Quoted passage
****************
Harry Stendhal  is an American gallerist, arts organization founder, and entrepreneur.

Galleries
As an art dealer he operated the Stendhal gallery in the Soho section of New York City and then the Maya Stendhal Gallery in Chelsea section of New York City (in partnership with his sister Maya) and exhibited among other artists; the painters Ron English and Rick Prol, the Dadaist Hans Richter and the Fluxus group members Ken Friedman and Larry Miller. In 2007 Hans Richter's artistic archives were displayed at the Gallery in an exhibition comprehensive of his Dada years and collaboration with Viking Eggeling, a fellow Dadaist who created the groundbreaking film Symphonie Diagonal and Hans Richter Rhythmus 21. The exhibition titled "Universal Language and the Avant-Garde" was covered in Artforum.

After exhibiting George Macunias' work at his now closed commercial gallery he opened the foundation in 2011.  The organization which when it had an artspace purpose' was to exhibit the entire inter-disciplinary body work of George Maciunas the Lithuanian born co-founder of the Fluxus art movement.  Stendhal's exhibitions of Maciunas' work were covered by among others Anthony Haden-Guest in the Financial Times and Fionn Meade in ArtForum.
****************
Extracted information
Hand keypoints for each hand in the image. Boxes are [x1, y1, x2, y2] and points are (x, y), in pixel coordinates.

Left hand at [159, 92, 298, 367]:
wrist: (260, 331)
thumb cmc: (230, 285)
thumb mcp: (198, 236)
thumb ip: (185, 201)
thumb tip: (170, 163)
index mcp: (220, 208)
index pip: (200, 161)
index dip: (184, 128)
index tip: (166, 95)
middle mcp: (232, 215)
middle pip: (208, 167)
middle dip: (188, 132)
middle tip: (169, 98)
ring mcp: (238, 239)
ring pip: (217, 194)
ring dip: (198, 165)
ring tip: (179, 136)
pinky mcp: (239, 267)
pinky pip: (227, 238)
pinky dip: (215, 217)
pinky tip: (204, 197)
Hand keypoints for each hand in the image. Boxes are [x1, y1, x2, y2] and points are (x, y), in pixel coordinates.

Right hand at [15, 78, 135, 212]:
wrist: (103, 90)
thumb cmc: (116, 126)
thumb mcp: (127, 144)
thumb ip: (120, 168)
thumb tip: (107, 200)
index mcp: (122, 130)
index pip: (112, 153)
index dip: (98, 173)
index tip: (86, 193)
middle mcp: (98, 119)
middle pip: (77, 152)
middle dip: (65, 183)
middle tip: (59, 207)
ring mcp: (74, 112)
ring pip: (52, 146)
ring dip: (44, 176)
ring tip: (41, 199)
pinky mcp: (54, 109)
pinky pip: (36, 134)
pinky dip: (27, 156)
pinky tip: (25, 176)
****************
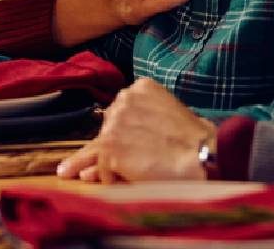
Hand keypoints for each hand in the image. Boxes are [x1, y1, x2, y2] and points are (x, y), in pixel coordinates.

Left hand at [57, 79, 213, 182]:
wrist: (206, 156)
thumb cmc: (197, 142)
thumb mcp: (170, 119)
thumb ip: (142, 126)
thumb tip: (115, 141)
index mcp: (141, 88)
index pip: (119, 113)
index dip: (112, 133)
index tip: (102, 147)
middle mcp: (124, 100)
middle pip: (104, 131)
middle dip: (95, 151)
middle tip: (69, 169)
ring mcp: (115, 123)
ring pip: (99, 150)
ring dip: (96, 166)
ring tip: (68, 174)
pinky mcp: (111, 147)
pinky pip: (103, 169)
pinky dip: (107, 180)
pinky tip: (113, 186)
****************
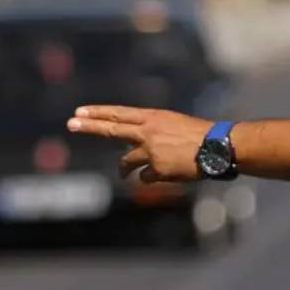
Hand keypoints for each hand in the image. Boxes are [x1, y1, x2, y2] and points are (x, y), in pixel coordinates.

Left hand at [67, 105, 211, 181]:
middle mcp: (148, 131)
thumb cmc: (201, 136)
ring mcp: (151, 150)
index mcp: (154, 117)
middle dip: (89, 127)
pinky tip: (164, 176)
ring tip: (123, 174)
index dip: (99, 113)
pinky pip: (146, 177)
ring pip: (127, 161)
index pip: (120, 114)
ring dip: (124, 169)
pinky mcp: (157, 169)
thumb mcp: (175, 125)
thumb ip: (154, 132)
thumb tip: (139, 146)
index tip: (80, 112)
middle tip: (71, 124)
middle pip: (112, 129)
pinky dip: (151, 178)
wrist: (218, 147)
****************
Tasks and exercises
**a)** List the artists named in the first sentence under the Galleries header of the passage about Harry Stendhal as exhibited at his galleries.
**b)** Summarize the passage about Harry Stendhal in two sentences.
**c)** Write the next part of the passage about Harry Stendhal, picking up after its last sentence.
The records play no part in what follows.

Replies
**a)**
Ron English
Rick Prol
Hans Richter
Ken Friedman
Larry Miller

**b)** Harry Stendhal is an American gallerist, arts organization founder, and entrepreneur who ran galleries in the Soho and Chelsea sections of New York City, the latter with his sister Maya, exhibiting artists such as Ron English, the Dadaist Hans Richter, and members of the Fluxus group. After showing the work of George Maciunas, the Lithuanian-born co-founder of Fluxus, he opened a foundation in 2011 whose purpose was to exhibit Maciunas' entire inter-disciplinary body of work.

**c)**
In 1991 the Soho gallery hosted a benefit organized for the charity God's Love We Deliver which brings meals to homebound people with Aids and other serious illnesses organized by late fashion photographer Francesco Scavullo and featuring men's suits by such designers as Issac Mizrahi, Todd Oldham and Romeo Gigli which were then embellished (painted upon) by such artists as Ronnie Cutrone and  Ron English.
In 2004 Harry and his sister Maya commissioned the  painter and filmmaker Jeff Scher to create an animated film portrait of their friend Susan Shin and then offered the ability to commission a similar rendering to gallery clients.  This endeavor which was reported on by The New York Times.

Stendhal himself is a presence on the New York City social scene whose events draw press coverage as does his goings on about town.

During the second incarnation of his gallery Harry Stendhal became ensnared in legal imbroglios  with graphic designer and visual artist Paula Scher and the filmmaker and visual artist Jonas Mekas, a then-octagenarian, who accused the gallerist of selling his artwork without his consent and or reimbursement for among other things as an avenue for Stendhal to cover his tab at Cipriani. The Mekas case was eventually settled out of court, while Mekas was later accused of having been a Nazi collaborator during World War 2 in occupied Lithuania.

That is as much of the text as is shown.